Le Premier ministre espagnol juge que la tentative de Trump de s’approprier le Groenland affaiblirait l’OTAN. Madrid envisage d'envoyer des soldats sur place, sans décision prise pour l'instant.
Pedro Sánchez n'a pas mâché ses mots dans son entretien avec le quotidien catalan La Vanguardia. Selon le Premier ministre espagnol, une invasion américaine du Groenland ferait de Vladimir Poutine "l'homme le plus heureux du monde". Cela donnerait une justification à l'invasion russe de l'Ukraine et affaiblirait l'OTAN.
Pour le chef du gouvernement espagnol, toute action unilatérale des États-Unis contre l'intégrité territoriale du Danemark, dont le Groenland est un territoire autonome, renforcerait rétroactivement la logique expansionniste du Kremlin. Trump a même menacé d'imposer des droits de douane supplémentaires au Danemark et à ses alliés jusqu'à ce qu’il obtienne ce qu'il appelle "l'acquisition totale" de l'île.
Sánchez a souligné que ces déclarations "doivent être prises au sérieux". Selon lui, si Washington a de réelles inquiétudes sur la sécurité de l'Arctique, elles devraient être abordées au sein du Conseil atlantique de l'OTAN.
L'Europe cherche sa propre voie en matière de défense
Madrid envisage l'envoi de troupes au Groenland, bien que Sánchez ait précisé qu'"aucune décision n'a été prise" et qu'il consulterait d'abord l’opposition et les groupes parlementaires. Ce qu'il a clairement rejeté, en revanche, ce sont les exigences de Donald Trump, qui réclame que les alliés consacrent 5 % de leur PIB à la défense.
Pour l'Espagne, ce pourcentage est "inacceptable" et " inadmissible". Sánchez a souligné qu'avec un peu plus de 2 % du PIB, le royaume atteint déjà les capacités requises et ne doit pas sacrifier la santé, l'éducation ou les politiques sociales pour financer des dépenses militaires qui ne renforcent pas l'industrie européenne de défense.
L'escalade a également conduit le Premier ministre espagnol à plaider pour des forces armées véritablement européennes, même si c sujet ne fait pas l'unanimité. "Nous pouvons faire avancer certains pays dans ce processus d'intégration", a-t-il déclaré, insistant sur la nécessité de développer une industrie de défense européenne.

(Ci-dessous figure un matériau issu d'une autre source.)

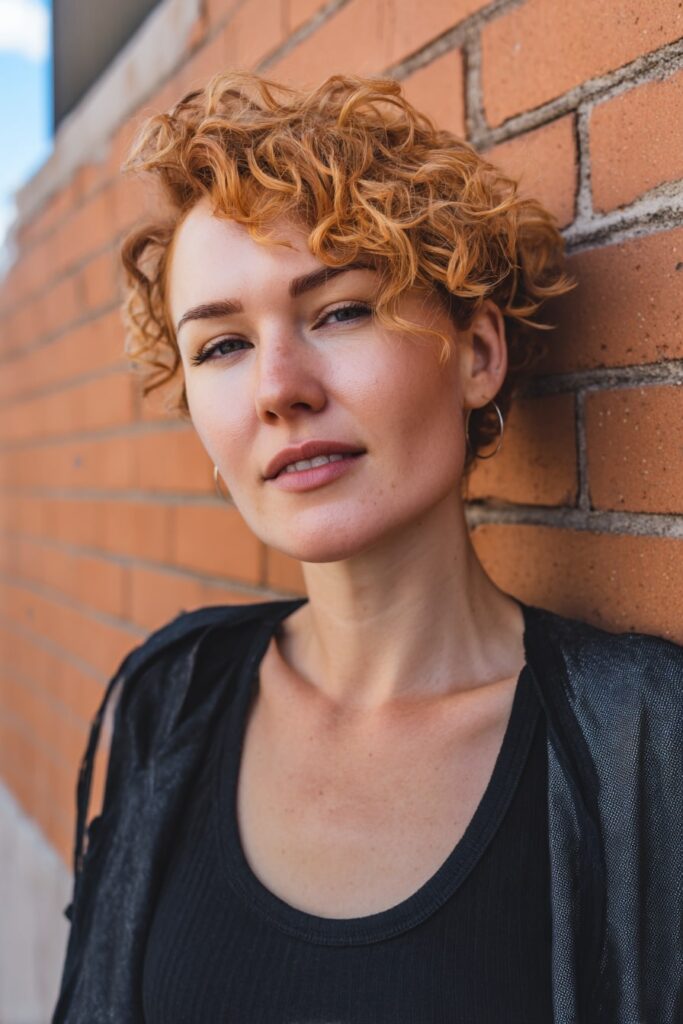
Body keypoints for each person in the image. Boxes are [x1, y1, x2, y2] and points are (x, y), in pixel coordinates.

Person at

Les Vingt-Sept se sont réunis en urgence dimanche. Dans le concert de condamnations, le président du Conseil européen, António Costa, a rappelé la position commune : " L'UE restera toujours très ferme dans la défense du droit international, partout où il est menacé."
La diplomatie européenne a souligné plus tôt que ces divisions entre alliés ne profitaient qu’à la Chine et à la Russie.